- Document extract -
Ethereal-users: Re: [Ethereal-users] ASCII Dump?

Note: This archive is from the project's previous web site, ethereal.com. This list is no longer active.

From: Guy Harris <gharris@xxxxxxxxx>
Date: Fri, 18 Nov 2005 11:51:41 -0800
Luke wrote:

What I'm looking for:
Just the TCP payload of a Kerberos packet, after ASN.1 decoding.

All Kerberos packets are ASN.1 encoded, to my knowledge. I'd rather not require users that will be using my tool to process these packets to have to download another tool that I've written to do the ASN.1 decoding of the packet, especially since Ethereal takes the ASN.1, interprets it correctly, and displays the Kerberos data, byte by byte, correctly, without any of the ASN.1 headers or ASN.1 information. Ethereal will be required anyway, and since it contains the functionality I need, I'm hoping to use it to do this particular type of packet capture. What I want to do is just have the Kerberos packet, without TCP/IP (and lower level) headers, after the ASN.1 has been decoded, dumped to a file.

Perhaps I'm misunderstanding how the ASN.1 encoding/decoding works. I was under the impression that ASN.1 added information to a data stream to support a correct transfer, and then that extra data was removed on the receiving side, leaving you with the data stream that was originally sent from the sender.

The "A" in "ASN.1" stands for "Abstract" - "ASN.1" is "Abstract Syntax Notation One". ITU-T Recommendation X.680, "Information technology – Abstract Syntax Notation One (ASN.1): Specification of basic
notation", says:

	This Recommendation | International Standard presents a standard
notation for the definition of data types and values. A data type (or type for short) is a category of information (for example, numeric, textual, still image or video information). A data value (or value for short) is an instance of such a type. This Recommendation | International Standard defines several basic types and their corresponding values, and rules for combining them into more complex
types and values.

In some protocol architectures, each message is specified as the binary value of a sequence of octets. However, standards-writers need to define quite complex data types to carry their messages, without concern for their binary representation. In order to specify these data types, they require a notation that does not necessarily determine the representation of each value. ASN.1 is such a notation. This notation is supplemented by the specification of one or more algorithms called encoding rules that determine the value of the octets that carry the application semantics (called the transfer syntax). ITU-T Rec. X.690 | ISO/IEC 8825-1, ITU-T Rec. X.691 | ISO/IEC 8825-2 and ITU-T Rec. X.693 | ISO/IEC 8825-4 specify three families of standardized encoding rules, called Basic Encoding Rules (BER), Packed Encoding Rules (PER), and XML Encoding Rules (XER).

The "Abstract" part refers to the fact that ASN.1 does *NOT* specify how data is represented "on the wire", it just specifies what types of objects are sent "on the wire". The encoding rules specify how particular types of objects are sent over the wire.

Kerberos uses the Basic Encoding Rules (or maybe one of the subsets thereof). Those encoding rules add tags to items specifying their types (so that the data is, if you will, "self-describing"), and also add length information (as, for example, numbers have a variable-length encoding). A data structure (which would be a SEQUENCE type) would also have a tag specifying the length of the structure, followed by encoded values of its member.

BER-encoding doesn't just take the data structures handed to the encoder and add in tag/length information; it might also *transform* the data, e.g. a 4-byte signed integral value might be encoded as a tag, a length, and 1 to 4 bytes of data (and a 4-byte *unsigned* integral value might require *5* bytes of data, so that the leading bits are zero). It's not as if stripping out the BER-encoding tags and lengths will give you back the exact data handed to the encoder.

- Saved data entries -

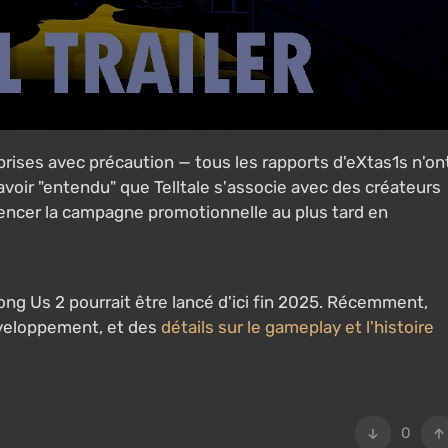
rises avec précaution — tous les rapports d'eXtas1s n'on
voir "entendu" que Telltale s'associe avec des créateurs
cer la campagne promotionnelle au plus tard en
ng Us 2 pourrait être lancé d'ici fin 2025. Récemment,
éveloppement, et des
détails sur le gameplay et l'histoire
0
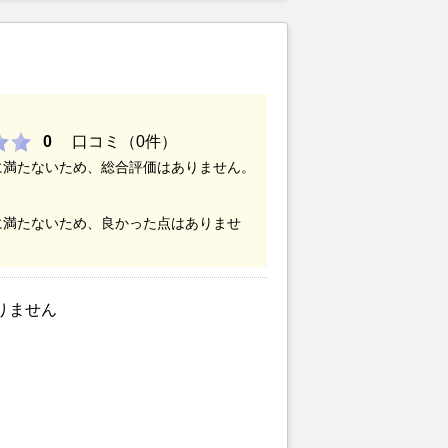
0
口コミ（0件）
に満たないため、総合評価はありません。
に満たないため、良かった点はありませ
りません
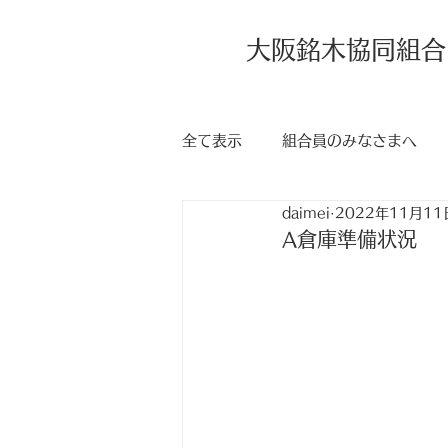
大阪銘木協同組合
全て表示
組合員のみなさまへ
daimei
2022年11月11
A倉庫準備状況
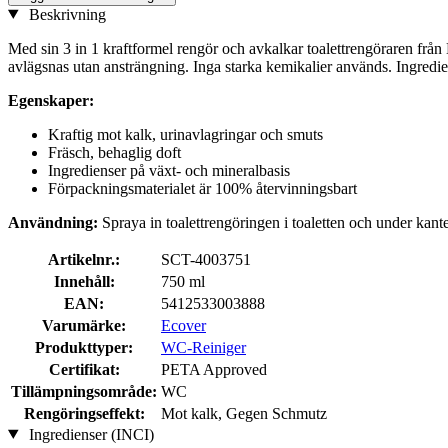
Beskrivning
Med sin 3 in 1 kraftformel rengör och avkalkar toalettrengöraren från Ec
avlägsnas utan ansträngning. Inga starka kemikalier används. Ingredie
Egenskaper:
Kraftig mot kalk, urinavlagringar och smuts
Fräsch, behaglig doft
Ingredienser på växt- och mineralbasis
Förpackningsmaterialet är 100% återvinningsbart
Användning:
Spraya in toalettrengöringen i toaletten och under kant
Artikelnr.:
SCT-4003751
Innehåll:
750 ml
EAN:
5412533003888
Varumärke:
Ecover
Produkttyper:
WC-Reiniger
Certifikat:
PETA Approved
Tillämpningsområde:
WC
Rengöringseffekt:
Mot kalk, Gegen Schmutz
Ingredienser (INCI)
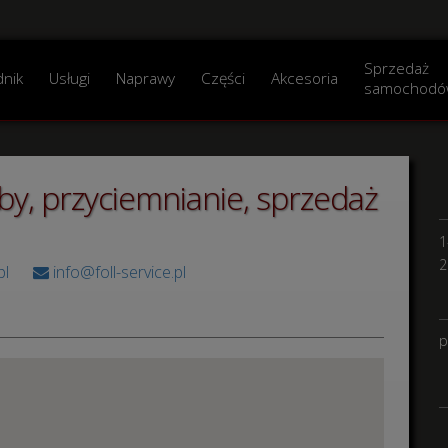
Sprzedaż
dnik
Usługi
Naprawy
Części
Akcesoria
samochodó
zyby, przyciemnianie, sprzedaż
1
2
pl
info@foll-service.pl
p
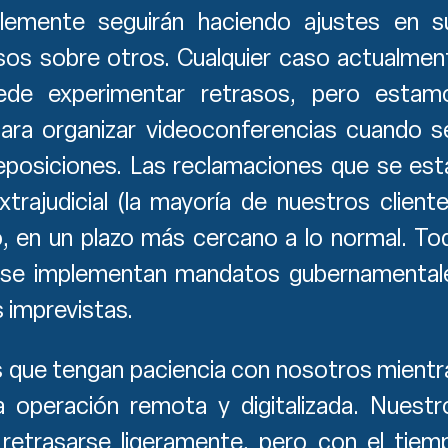
blemente seguirán haciendo ajustes en s
asos sobre otros. Cualquier caso actualmen
uede experimentar retrasos, pero estam
ara organizar videoconferencias cuando s
eposiciones. Las reclamaciones que se est
rajudicial (la mayoría de nuestros cliente
 en un plazo más cercano a lo normal. To
i se implementan mandatos gubernamental
s imprevistas.
s que tengan paciencia con nosotros mientr
 operación remota y digitalizada. Nuestr
retrasarse ligeramente, pero con el tiem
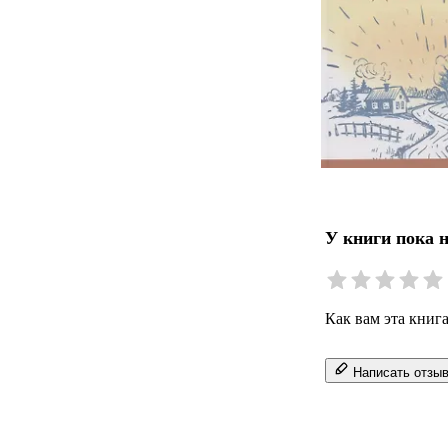
У книги пока 
Как вам эта книг
Написать отзы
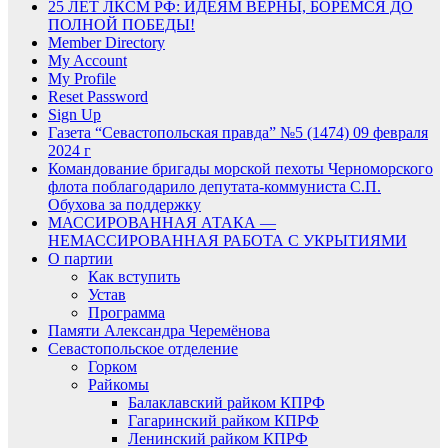
25 ЛЕТ ЛКСМ РФ: ИДЕЯМ ВЕРНЫ, БОРЕМСЯ ДО
ПОЛНОЙ ПОБЕДЫ!
Member Directory
My Account
My Profile
Reset Password
Sign Up
Газета “Севастопольская правда” №5 (1474) 09 февраля
2024 г
Командование бригады морской пехоты Черноморского
флота поблагодарило депутата-коммуниста С.П.
Обухова за поддержку
МАССИРОВАННАЯ АТАКА —
НЕМАССИРОВАННАЯ РАБОТА С УКРЫТИЯМИ
О партии
Как вступить
Устав
Программа
Памяти Александра Черемёнова
Севастопольское отделение
Горком
Райкомы
Балаклавский райком КПРФ
Гагаринский райком КПРФ
Ленинский райком КПРФ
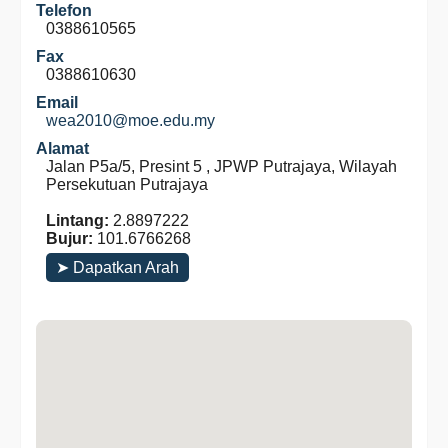
Telefon
0388610565
Fax
0388610630
Email
wea2010@moe.edu.my
Alamat
Jalan P5a/5, Presint 5 , JPWP Putrajaya, Wilayah
Persekutuan Putrajaya
Lintang:
2.8897222
Bujur:
101.6766268
➤ Dapatkan Arah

- Required actions -
**A)** Answer these questions about the ASN.1 reply:
(i) What word does the "A" in "ASN.1" stand for?
(ii) Which three families of standardized encoding rules does the quoted Recommendation name?
(iii) How many bytes of data might a 4-byte unsigned integral value require under BER encoding?
**B)** Give the lines of the rows as a Markdown table with the columns No. and Line, starting with the first line of the rows and going on through the line with "Ленинский райком КПРФ". Leave out blank lines and the pictures.

- Answers to the tasks -
**A)**
(i) Abstract
(ii) Basic Encoding Rules (BER), Packed Encoding Rules (PER), and XML Encoding Rules (XER)
(iii) 5 bytes

**B)**
| No. | Line |
|---|---|
| 1 | rises avec précaution — tous les rapports d'eXtas1s n'on |
| 2 | voir "entendu" que Telltale s'associe avec des créateurs |
| 3 | cer la campagne promotionnelle au plus tard en |
| 4 | ng Us 2 pourrait être lancé d'ici fin 2025. Récemment, |
| 5 | éveloppement, et des |
| 6 | détails sur le gameplay et l'histoire |
| 7 | 0 |
| 8 | 0 |
| 9 | 口コミ（0件） |
| 10 | に満たないため、総合評価はありません。 |
| 11 | に満たないため、良かった点はありませ |
| 12 | りません |
| 13 | 大阪銘木協同組合 |
| 14 | 全て表示 |
| 15 | 組合員のみなさまへ |
| 16 | daimei |
| 17 | 2022年11月11 |
| 18 | A倉庫準備状況 |
| 19 | Beskrivning |
| 20 | Med sin 3 in 1 kraftformel rengör och avkalkar toalettrengöraren från Ec |
| 21 | avlägsnas utan ansträngning. Inga starka kemikalier används. Ingredie |
| 22 | Egenskaper: |
| 23 | Kraftig mot kalk, urinavlagringar och smuts |
| 24 | Fräsch, behaglig doft |
| 25 | Ingredienser på växt- och mineralbasis |
| 26 | Förpackningsmaterialet är 100% återvinningsbart |
| 27 | Användning: |
| 28 | Spraya in toalettrengöringen i toaletten och under kant |
| 29 | Artikelnr.: |
| 30 | SCT-4003751 |
| 31 | Innehåll: |
| 32 | 750 ml |
| 33 | EAN: |
| 34 | 5412533003888 |
| 35 | Varumärke: |
| 36 | Ecover |
| 37 | Produkttyper: |
| 38 | WC-Reiniger |
| 39 | Certifikat: |
| 40 | PETA Approved |
| 41 | Tillämpningsområde: |
| 42 | WC |
| 43 | Rengöringseffekt: |
| 44 | Mot kalk, Gegen Schmutz |
| 45 | Ingredienser (INCI) |
| 46 | Sprzedaż |
| 47 | dnik |
| 48 | Usługi |
| 49 | Naprawy |
| 50 | Części |
| 51 | Akcesoria |
| 52 | samochodó |
| 53 | zyby, przyciemnianie, sprzedaż |
| 54 | 1 |
| 55 | 2 |
| 56 | pl |
| 57 | info@foll-service.pl |
| 58 | p |
| 59 | blemente seguirán haciendo ajustes en s |
| 60 | asos sobre otros. Cualquier caso actualmen |
| 61 | uede experimentar retrasos, pero estam |
| 62 | ara organizar videoconferencias cuando s |
| 63 | eposiciones. Las reclamaciones que se est |
| 64 | rajudicial (la mayoría de nuestros cliente |
| 65 |  en un plazo más cercano a lo normal. To |
| 66 | i se implementan mandatos gubernamental |
| 67 | s imprevistas. |
| 68 | s que tengan paciencia con nosotros mientr |
| 69 |  operación remota y digitalizada. Nuestr |
| 70 | retrasarse ligeramente, pero con el tiem |
| 71 | У книги пока  |
| 72 | Как вам эта книг |
| 73 | Написать отзы |
| 74 | 25 ЛЕТ ЛКСМ РФ: ИДЕЯМ ВЕРНЫ, БОРЕМСЯ ДО |
| 75 | ПОЛНОЙ ПОБЕДЫ! |
| 76 | Member Directory |
| 77 | My Account |
| 78 | My Profile |
| 79 | Reset Password |
| 80 | Sign Up |
| 81 | Газета “Севастопольская правда” №5 (1474) 09 февраля |
| 82 | 2024 г |
| 83 | Командование бригады морской пехоты Черноморского |
| 84 | флота поблагодарило депутата-коммуниста С.П. |
| 85 | Обухова за поддержку |
| 86 | МАССИРОВАННАЯ АТАКА — |
| 87 | НЕМАССИРОВАННАЯ РАБОТА С УКРЫТИЯМИ |
| 88 | О партии |
| 89 | Как вступить |
| 90 | Устав |
| 91 | Программа |
| 92 | Памяти Александра Черемёнова |
| 93 | Севастопольское отделение |
| 94 | Горком |
| 95 | Райкомы |
| 96 | Балаклавский райком КПРФ |
| 97 | Гагаринский райком КПРФ |
| 98 | Ленинский райком КПРФ |